Supplied information:
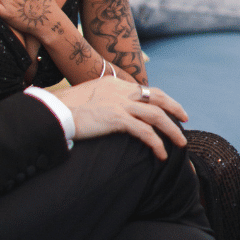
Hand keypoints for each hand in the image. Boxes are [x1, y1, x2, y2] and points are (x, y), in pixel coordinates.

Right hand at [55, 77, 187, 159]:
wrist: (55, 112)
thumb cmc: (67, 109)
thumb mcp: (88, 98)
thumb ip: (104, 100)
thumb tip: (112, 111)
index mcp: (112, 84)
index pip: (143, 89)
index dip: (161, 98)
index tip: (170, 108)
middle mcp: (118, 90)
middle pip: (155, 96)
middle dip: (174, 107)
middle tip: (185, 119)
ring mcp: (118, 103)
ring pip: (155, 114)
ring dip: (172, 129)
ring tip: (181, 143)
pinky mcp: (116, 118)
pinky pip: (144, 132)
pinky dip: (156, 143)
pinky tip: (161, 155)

---

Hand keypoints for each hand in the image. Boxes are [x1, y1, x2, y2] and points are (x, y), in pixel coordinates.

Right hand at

Problem to work on:
Look above for the line that contains "index tip: (170, 108)". Starting there, transcribe every line exactly until you have copied the line that contains "pinky tip: (161, 155)".

Exercise answer:
index tip: (170, 108)
middle mcp: (118, 90)
middle pip: (155, 96)
middle dip: (174, 107)
middle tip: (185, 119)
ring mcp: (118, 103)
ring pip: (155, 114)
ring dip: (172, 129)
ring tip: (181, 143)
pinky mcp: (116, 118)
pinky pip: (144, 132)
pinky dip: (156, 143)
pinky tip: (161, 155)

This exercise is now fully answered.